Most recently, during his official visit to Jakarta last week, Malaysian Prime Minister Ismail Sabri Yaakob suggested promoting Malay as a potential ASEAN language.

But Education, Culture, Research and Technology Minister Nadiem Makarim turned down the proposal and instead contended that Indonesian would be the more appropriate language to promote regionally.

“With all the advantages of the Indonesian language, in terms of history and linguistics, and how it has been internationally recognized, I believe that it is more fitting for the Indonesian language to be at the forefront [of options] as a medium of communication for official ASEAN meetings," he said in a statement issued this week.

He added that Indonesian was widely taught in many university campuses, including in Europe, the United States, Australia and several Asian countries.

However, he said that because it was a “wish from an ally”, the Malaysian proposal could still be deliberated in further detail at the regional level.
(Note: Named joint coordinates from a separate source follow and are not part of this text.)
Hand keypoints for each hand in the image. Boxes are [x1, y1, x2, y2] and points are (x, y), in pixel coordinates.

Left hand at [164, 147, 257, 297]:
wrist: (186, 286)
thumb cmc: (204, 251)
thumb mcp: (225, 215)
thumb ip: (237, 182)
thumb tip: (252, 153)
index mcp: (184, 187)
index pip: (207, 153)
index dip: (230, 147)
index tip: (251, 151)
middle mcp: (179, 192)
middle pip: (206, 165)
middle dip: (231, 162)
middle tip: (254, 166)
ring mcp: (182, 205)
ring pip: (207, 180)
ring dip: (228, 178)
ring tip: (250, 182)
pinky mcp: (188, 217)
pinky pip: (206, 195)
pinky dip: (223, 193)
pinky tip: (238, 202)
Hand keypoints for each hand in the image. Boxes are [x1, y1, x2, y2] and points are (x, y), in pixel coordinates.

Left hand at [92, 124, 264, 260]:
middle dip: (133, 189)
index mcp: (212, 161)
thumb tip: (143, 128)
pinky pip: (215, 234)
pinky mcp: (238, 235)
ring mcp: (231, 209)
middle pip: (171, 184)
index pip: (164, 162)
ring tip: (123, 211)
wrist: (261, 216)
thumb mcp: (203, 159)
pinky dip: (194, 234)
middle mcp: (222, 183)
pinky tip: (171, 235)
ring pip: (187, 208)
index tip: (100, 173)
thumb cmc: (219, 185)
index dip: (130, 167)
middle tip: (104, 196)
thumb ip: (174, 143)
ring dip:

Last month, Ismail Sabri said he would confer with the leaders of ASEAN to propose the use of Malay as the region’s second official language, in efforts to elevate the international standing of his country’s mother tongue.

The PM said that apart from being spoken in Malaysia, Malay was also used as a language for instruction in several neighboring countries such as Indonesia, Brunei and Singapore, as well as in southern Thailand, southern Philippines and in parts of Cambodia.

“There is no reason why we cannot make Malay an official language of ASEAN,” the PM said on March 23, as quoted by The Star.

Ismail Sabri is not the first Malaysian leader to float the idea. In 2017, then-prime minister Najib Razak proposed that Malay become the main language of ASEAN and one of the world’s major literary mediums.

Observers say Najib had attempted to burnish his political credentials by championing the Malay language ahead of the 2018 general elections, which he eventually lost.

Home to more than 275 million people, Indonesia makes up roughly half of ASEAN’s entire population. As its biggest economy, it is also the de facto leader of the bloc.

Judging by the number of speakers alone, the Indonesian language would have been considered a natural contender for ASEAN’s second lingua franca.

However, due to Southeast Asia’s diverse makeup, as well as the multitude of local and foreign languages in use, ASEAN leaders agreed to make English the official working language, enshrined in the 2007 ASEAN Charter.

Meanwhile, the official languages of Indonesia and Malaysia both have their roots in the classic Malay language that was native to eastern parts of Sumatra, the Malay Peninsula as well as surrounding islands.

It is due to the carving up of borders by Dutch and British colonists that Malay started developing into two distinct languages in the 20th century, historian James Sneddon wrote in his 2003 book on the Indonesian language.

Before the advent of the Indonesian state, the rulers of the Dutch East Indies encouraged the use of Malay as a lingua franca to allow them to communicate with their ethnically and linguistically diverse subjects, considering its wide use in trade across the region’s many port cities.

This later developed into the primary language for emerging nationalists of the early 20th century, Sneddon noted, culminating in the Second Youth Congress of 1928 proclaiming Indonesian as the language of national unity.

By the time Indonesia gained independence in 1945, Indonesian was further enshrined in the new constitution as the nation’s official language, while the language spoken in Malaysia remains closely related to the old Malay stemming from the Riau-Johor sultanate.